[WORK REQUEST] Present the lines of the listing from its start through the line containing "Which category has the highest value in the Albany" as a JSON list of strings, one string per line, leaving out blank lines.

(SOURCE MATERIAL)

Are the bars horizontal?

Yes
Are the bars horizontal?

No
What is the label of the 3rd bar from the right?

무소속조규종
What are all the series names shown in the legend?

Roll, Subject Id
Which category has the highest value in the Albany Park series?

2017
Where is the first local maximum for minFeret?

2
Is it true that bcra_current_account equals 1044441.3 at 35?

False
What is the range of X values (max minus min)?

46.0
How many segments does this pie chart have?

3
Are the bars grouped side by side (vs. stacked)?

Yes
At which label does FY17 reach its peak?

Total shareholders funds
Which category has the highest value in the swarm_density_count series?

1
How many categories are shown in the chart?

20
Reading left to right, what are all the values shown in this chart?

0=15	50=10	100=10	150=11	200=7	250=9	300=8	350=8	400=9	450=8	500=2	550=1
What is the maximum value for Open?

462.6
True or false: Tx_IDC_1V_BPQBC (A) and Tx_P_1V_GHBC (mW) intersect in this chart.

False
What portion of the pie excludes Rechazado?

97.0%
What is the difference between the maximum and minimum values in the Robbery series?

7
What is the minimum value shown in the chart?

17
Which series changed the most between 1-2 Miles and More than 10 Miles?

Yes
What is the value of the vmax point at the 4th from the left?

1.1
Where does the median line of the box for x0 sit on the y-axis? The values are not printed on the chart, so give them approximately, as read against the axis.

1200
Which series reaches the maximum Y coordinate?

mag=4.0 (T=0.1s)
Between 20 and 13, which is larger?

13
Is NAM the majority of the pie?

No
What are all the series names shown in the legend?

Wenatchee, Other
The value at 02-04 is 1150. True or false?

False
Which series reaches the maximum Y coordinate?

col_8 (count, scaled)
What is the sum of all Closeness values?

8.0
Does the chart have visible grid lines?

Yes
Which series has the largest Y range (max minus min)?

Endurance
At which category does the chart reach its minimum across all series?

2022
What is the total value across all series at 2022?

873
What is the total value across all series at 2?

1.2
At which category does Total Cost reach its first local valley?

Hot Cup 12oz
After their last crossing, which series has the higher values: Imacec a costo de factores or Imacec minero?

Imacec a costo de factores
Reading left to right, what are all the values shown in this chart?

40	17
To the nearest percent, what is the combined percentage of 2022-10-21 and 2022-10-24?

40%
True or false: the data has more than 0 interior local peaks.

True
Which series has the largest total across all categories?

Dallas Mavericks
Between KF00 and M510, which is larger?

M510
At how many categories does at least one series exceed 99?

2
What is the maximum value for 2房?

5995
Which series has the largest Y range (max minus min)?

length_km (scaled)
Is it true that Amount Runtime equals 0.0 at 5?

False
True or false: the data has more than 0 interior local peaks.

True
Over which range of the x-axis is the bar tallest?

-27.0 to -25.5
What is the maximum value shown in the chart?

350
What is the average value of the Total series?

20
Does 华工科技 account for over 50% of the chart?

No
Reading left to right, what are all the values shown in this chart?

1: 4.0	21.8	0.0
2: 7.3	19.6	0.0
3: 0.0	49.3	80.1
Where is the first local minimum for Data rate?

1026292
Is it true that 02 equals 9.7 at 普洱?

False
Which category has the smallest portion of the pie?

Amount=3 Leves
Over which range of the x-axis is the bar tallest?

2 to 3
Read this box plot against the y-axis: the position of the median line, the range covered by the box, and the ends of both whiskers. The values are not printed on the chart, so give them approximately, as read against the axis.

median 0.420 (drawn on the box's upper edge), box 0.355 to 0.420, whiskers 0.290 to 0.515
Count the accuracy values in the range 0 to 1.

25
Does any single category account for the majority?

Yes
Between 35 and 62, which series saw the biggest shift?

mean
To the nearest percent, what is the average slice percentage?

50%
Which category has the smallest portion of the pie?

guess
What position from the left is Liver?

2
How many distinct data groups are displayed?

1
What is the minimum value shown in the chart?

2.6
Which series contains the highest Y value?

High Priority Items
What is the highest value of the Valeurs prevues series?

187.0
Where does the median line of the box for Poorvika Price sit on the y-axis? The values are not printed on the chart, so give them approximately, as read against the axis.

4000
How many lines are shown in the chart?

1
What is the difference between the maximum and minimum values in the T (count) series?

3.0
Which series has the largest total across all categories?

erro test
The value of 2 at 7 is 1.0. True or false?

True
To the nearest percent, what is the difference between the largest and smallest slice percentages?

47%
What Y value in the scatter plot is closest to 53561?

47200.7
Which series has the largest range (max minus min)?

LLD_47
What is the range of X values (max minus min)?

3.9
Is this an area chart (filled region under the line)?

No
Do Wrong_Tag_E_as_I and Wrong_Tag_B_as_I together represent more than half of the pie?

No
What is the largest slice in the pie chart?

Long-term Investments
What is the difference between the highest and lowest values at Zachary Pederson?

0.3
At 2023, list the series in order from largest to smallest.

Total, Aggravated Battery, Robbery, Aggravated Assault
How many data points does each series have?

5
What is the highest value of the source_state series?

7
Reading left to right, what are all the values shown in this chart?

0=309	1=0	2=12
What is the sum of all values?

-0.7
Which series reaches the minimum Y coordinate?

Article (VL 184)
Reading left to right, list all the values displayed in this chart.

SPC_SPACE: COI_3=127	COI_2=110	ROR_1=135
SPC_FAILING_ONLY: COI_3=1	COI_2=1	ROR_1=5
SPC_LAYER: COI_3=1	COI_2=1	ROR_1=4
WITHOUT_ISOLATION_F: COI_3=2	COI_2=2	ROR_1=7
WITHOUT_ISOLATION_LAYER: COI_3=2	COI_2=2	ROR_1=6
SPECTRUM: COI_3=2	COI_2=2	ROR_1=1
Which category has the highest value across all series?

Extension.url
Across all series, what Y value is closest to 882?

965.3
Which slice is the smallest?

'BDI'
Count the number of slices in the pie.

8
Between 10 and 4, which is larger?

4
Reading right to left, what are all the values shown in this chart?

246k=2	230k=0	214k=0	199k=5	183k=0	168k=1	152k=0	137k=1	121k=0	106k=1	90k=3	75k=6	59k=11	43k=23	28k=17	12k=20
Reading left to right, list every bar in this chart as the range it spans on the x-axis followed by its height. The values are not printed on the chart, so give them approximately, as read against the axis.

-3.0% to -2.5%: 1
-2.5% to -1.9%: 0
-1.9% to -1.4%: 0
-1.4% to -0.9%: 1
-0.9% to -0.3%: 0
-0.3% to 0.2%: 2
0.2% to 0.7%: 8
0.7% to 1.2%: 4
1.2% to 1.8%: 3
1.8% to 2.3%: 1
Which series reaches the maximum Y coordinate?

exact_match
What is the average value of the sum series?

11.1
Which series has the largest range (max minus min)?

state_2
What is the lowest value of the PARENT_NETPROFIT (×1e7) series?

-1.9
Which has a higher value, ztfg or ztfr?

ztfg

(End SOURCE MATERIAL)

[RESULT OF THE TASK]
[
  "Are the bars horizontal?",
  "Yes",
  "Are the bars horizontal?",
  "No",
  "What is the label of the 3rd bar from the right?",
  "무소속조규종",
  "What are all the series names shown in the legend?",
  "Roll, Subject Id",
  "Which category has the highest value in the Albany Park series?"
]